→ **To-do item**
Would you please transcribe, exactly as written, the lines of the entries below starting at the one that holds "low to reset" and ending at the one that holds "3'b000: uo_out = A", both included?

→ **Provided records**
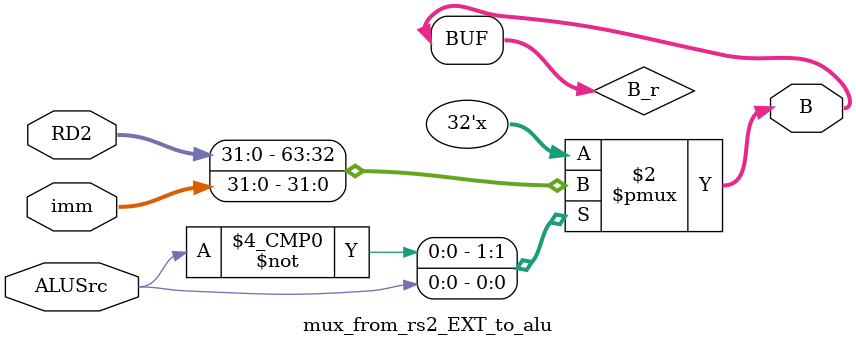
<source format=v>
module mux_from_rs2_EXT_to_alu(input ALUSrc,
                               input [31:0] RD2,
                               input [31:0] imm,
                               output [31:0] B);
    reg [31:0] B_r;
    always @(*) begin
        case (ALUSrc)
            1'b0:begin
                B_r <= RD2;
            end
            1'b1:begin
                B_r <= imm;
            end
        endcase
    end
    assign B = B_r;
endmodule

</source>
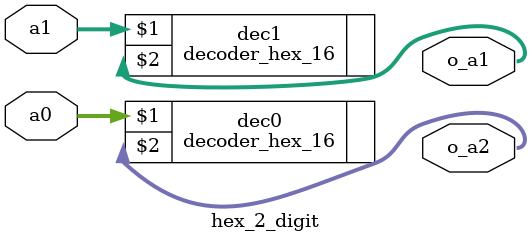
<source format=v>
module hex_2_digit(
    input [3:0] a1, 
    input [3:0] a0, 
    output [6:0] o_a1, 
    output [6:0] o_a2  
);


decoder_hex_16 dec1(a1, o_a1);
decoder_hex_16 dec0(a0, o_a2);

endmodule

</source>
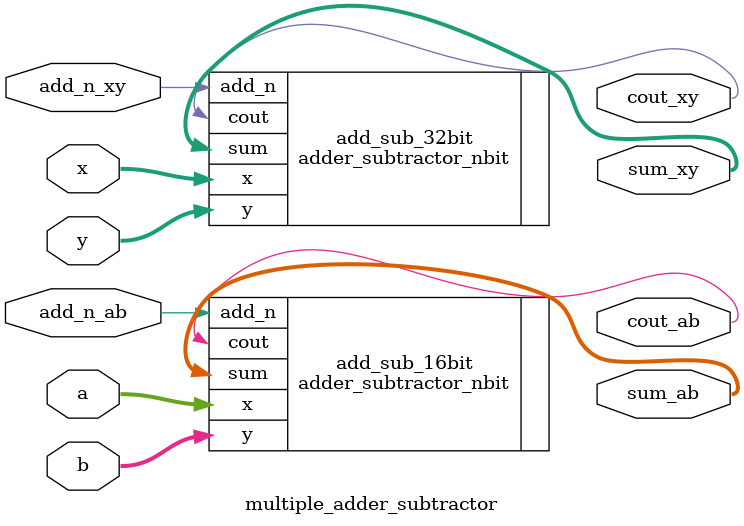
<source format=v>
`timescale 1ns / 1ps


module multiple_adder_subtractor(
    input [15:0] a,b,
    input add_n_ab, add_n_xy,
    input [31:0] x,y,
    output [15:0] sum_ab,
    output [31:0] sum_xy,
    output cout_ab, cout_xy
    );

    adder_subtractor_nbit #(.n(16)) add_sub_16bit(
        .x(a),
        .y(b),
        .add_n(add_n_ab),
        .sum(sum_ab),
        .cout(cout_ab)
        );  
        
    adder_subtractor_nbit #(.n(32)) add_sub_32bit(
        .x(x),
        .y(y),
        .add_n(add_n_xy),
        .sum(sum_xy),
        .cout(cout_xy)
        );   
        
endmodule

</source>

--

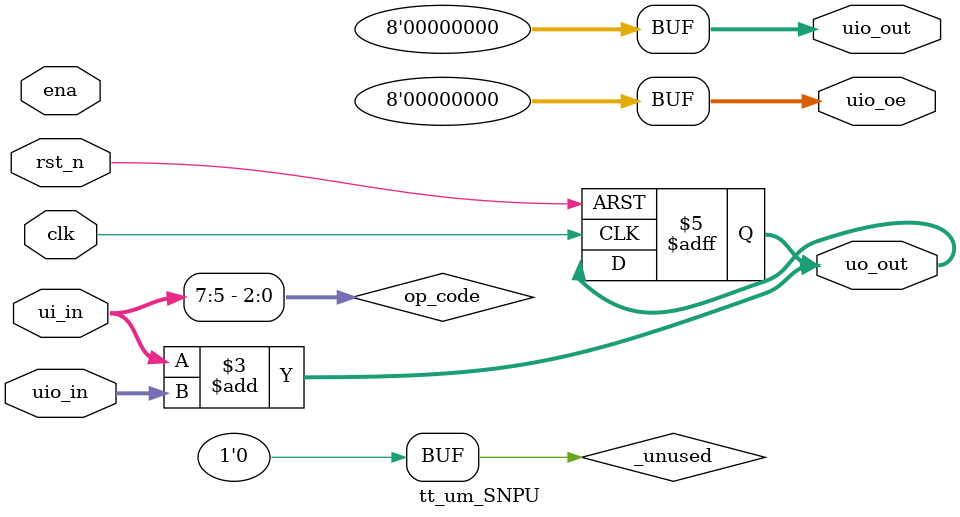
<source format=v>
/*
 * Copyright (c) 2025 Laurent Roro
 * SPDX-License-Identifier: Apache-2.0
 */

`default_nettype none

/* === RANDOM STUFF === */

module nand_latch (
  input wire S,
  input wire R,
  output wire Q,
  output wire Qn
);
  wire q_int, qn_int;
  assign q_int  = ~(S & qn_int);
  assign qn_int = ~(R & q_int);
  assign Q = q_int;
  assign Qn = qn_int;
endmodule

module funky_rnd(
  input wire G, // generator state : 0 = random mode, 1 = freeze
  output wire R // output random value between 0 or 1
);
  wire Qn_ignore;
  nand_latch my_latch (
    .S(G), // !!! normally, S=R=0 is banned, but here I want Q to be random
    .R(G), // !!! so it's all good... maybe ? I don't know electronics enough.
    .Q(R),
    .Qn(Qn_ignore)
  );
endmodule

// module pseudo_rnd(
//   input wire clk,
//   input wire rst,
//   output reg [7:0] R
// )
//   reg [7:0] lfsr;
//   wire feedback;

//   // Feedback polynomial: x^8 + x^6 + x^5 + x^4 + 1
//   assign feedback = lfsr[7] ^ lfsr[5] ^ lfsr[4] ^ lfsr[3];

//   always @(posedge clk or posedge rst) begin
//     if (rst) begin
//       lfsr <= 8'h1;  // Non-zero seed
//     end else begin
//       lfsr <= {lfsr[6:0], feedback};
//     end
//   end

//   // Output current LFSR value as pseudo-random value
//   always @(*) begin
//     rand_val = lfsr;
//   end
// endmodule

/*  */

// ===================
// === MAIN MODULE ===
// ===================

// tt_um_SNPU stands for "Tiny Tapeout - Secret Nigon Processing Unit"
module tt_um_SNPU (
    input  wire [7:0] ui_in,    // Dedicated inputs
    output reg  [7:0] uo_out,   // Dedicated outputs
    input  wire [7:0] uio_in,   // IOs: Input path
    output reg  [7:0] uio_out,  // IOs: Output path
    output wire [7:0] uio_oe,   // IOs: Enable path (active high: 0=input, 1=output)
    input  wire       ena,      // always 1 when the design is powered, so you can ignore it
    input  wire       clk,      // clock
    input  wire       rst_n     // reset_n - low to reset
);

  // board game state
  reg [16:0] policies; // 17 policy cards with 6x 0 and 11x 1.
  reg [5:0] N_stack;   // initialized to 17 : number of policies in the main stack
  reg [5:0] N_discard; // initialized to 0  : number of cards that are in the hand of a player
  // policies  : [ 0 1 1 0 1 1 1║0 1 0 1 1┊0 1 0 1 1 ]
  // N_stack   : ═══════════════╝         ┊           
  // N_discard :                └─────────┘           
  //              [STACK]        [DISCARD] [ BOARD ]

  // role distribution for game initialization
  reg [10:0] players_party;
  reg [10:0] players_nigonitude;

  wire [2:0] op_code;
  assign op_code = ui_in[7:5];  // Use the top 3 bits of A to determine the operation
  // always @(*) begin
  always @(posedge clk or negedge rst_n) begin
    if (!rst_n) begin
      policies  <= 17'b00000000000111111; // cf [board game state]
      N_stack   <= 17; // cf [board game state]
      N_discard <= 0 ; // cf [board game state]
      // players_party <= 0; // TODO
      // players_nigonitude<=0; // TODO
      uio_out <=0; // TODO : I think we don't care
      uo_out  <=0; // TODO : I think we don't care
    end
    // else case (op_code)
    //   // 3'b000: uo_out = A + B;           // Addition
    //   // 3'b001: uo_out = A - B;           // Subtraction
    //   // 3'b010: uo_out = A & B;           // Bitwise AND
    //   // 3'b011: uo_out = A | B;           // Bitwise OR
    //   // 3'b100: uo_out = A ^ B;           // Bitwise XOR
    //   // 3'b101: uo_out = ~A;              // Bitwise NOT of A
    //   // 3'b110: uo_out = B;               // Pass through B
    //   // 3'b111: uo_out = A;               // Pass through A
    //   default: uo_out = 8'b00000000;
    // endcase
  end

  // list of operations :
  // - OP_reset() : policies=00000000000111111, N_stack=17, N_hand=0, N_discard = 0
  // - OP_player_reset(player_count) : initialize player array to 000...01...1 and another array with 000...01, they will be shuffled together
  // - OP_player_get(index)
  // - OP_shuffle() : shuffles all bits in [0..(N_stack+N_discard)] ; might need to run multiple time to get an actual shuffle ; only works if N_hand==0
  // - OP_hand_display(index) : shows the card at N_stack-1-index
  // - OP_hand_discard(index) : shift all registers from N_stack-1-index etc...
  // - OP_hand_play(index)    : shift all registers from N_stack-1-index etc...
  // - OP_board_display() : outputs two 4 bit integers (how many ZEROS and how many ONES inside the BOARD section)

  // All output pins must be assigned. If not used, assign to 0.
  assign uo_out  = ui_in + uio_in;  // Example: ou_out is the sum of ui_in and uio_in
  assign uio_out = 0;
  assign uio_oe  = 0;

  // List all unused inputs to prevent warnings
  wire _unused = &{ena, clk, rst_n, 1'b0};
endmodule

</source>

→ **Problem solution**
    input  wire       rst_n     // reset_n - low to reset
);

  // board game state
  reg [16:0] policies; // 17 policy cards with 6x 0 and 11x 1.
  reg [5:0] N_stack;   // initialized to 17 : number of policies in the main stack
  reg [5:0] N_discard; // initialized to 0  : number of cards that are in the hand of a player
  // policies  : [ 0 1 1 0 1 1 1║0 1 0 1 1┊0 1 0 1 1 ]
  // N_stack   : ═══════════════╝         ┊           
  // N_discard :                └─────────┘           
  //              [STACK]        [DISCARD] [ BOARD ]

  // role distribution for game initialization
  reg [10:0] players_party;
  reg [10:0] players_nigonitude;

  wire [2:0] op_code;
  assign op_code = ui_in[7:5];  // Use the top 3 bits of A to determine the operation
  // always @(*) begin
  always @(posedge clk or negedge rst_n) begin
    if (!rst_n) begin
      policies  <= 17'b00000000000111111; // cf [board game state]
      N_stack   <= 17; // cf [board game state]
      N_discard <= 0 ; // cf [board game state]
      // players_party <= 0; // TODO
      // players_nigonitude<=0; // TODO
      uio_out <=0; // TODO : I think we don't care
      uo_out  <=0; // TODO : I think we don't care
    end
    // else case (op_code)
    //   // 3'b000: uo_out = A + B;           // Addition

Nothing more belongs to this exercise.